-- TASK DATA --
----
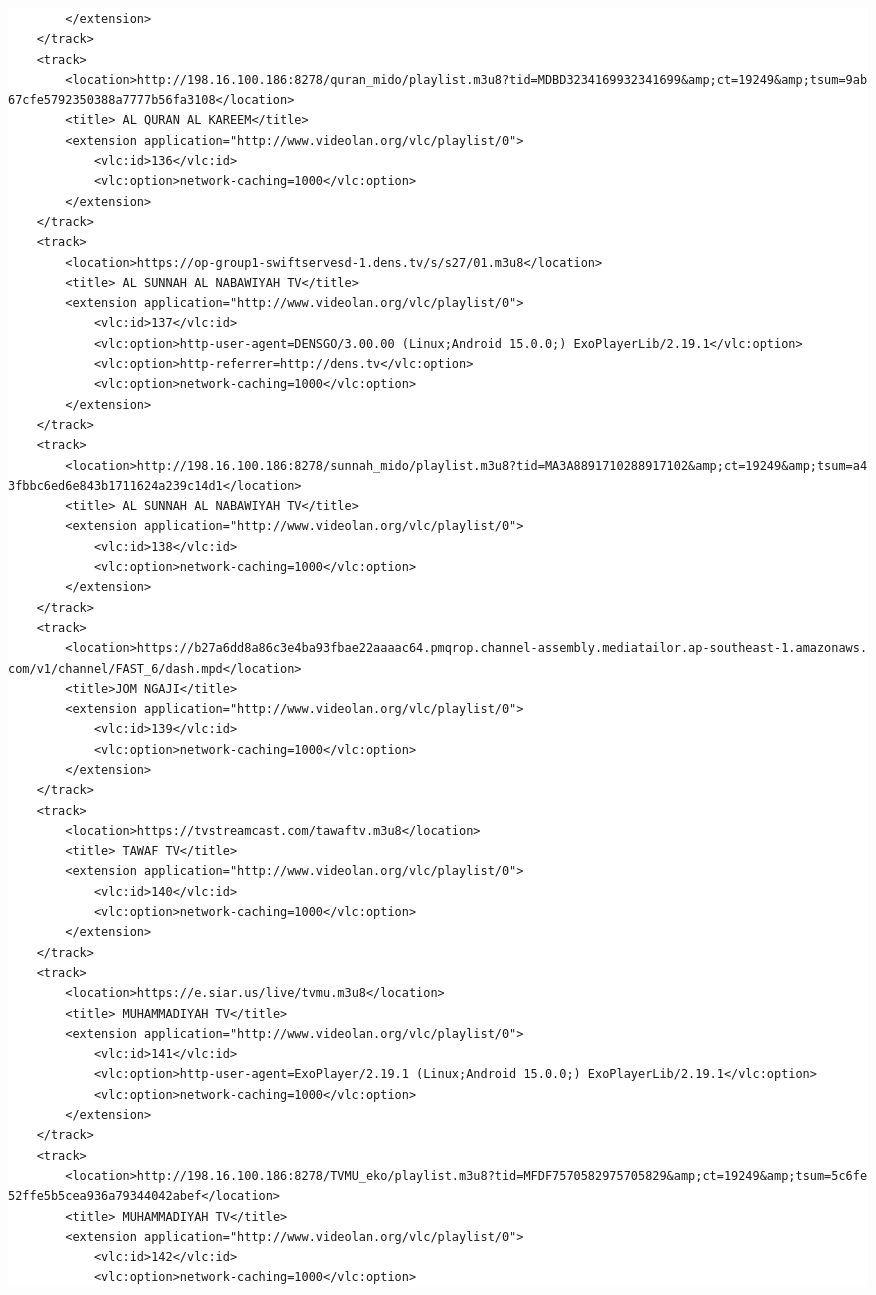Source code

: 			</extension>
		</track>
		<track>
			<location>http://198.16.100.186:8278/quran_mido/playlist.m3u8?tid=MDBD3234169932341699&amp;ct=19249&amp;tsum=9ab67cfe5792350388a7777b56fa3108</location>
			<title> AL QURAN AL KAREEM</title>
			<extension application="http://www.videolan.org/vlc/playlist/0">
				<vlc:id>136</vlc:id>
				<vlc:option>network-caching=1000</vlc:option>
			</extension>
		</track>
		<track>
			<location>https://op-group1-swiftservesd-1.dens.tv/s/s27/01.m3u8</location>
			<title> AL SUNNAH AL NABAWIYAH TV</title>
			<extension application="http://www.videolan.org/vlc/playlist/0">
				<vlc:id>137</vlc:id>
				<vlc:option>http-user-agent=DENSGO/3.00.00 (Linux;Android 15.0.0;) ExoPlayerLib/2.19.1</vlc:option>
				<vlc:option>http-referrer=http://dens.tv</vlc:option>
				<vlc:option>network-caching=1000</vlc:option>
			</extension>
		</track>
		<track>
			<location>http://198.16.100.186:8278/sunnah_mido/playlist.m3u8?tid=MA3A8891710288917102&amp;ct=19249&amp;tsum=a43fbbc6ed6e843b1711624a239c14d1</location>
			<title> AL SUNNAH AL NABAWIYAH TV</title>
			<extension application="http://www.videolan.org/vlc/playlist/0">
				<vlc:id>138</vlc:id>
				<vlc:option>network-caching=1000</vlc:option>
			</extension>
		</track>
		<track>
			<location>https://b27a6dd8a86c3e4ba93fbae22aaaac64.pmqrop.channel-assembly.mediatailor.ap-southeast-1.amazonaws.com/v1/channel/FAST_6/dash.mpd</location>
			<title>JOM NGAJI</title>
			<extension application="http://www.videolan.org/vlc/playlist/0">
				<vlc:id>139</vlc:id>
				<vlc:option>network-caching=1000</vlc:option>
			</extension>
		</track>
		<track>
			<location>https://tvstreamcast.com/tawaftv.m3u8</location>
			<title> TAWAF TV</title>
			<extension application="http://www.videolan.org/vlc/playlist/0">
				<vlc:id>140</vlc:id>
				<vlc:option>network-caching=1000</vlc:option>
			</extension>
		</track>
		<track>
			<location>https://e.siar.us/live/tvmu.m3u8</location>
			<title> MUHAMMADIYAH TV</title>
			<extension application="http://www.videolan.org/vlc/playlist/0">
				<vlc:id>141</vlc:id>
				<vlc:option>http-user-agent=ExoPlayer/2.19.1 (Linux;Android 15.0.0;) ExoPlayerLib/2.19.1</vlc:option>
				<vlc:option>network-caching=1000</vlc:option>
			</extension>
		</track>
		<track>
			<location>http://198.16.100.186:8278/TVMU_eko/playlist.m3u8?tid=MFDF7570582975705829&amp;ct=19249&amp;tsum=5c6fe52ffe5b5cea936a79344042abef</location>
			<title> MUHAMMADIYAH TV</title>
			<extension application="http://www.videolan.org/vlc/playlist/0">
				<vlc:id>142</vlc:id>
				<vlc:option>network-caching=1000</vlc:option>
----
-- WHAT THE TASK REQUIRES --
What is the number of lines in this material that hold the string "title"? Answer with that number only.

-- OUTPUT FOR THIS TASK --
7